What is expected
Whenever a line below mentions the word "times", that line should be copied.

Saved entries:
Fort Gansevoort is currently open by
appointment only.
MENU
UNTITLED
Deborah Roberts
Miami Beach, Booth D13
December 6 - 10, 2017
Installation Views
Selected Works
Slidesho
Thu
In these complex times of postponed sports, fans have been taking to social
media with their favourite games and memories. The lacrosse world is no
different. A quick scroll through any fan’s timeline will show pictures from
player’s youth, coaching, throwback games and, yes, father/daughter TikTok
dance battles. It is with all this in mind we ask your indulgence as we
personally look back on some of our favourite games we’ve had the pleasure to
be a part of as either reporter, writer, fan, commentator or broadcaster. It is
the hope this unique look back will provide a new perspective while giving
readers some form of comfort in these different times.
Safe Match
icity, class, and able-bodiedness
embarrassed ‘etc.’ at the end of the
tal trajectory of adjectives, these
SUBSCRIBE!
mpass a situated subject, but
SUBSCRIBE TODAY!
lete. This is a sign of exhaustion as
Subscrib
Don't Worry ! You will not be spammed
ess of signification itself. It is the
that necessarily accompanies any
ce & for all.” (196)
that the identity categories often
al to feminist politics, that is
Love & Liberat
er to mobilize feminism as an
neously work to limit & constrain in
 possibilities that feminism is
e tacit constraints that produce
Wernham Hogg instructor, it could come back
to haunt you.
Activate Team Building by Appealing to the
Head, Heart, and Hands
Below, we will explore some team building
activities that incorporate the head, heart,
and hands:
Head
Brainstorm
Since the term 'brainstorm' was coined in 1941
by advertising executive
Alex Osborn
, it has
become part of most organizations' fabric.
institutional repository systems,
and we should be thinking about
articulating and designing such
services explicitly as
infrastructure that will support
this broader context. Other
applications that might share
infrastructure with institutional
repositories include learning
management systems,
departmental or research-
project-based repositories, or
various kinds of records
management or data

Output for this task
In these complex times of postponed sports, fans have been taking to social
readers some form of comfort in these different times.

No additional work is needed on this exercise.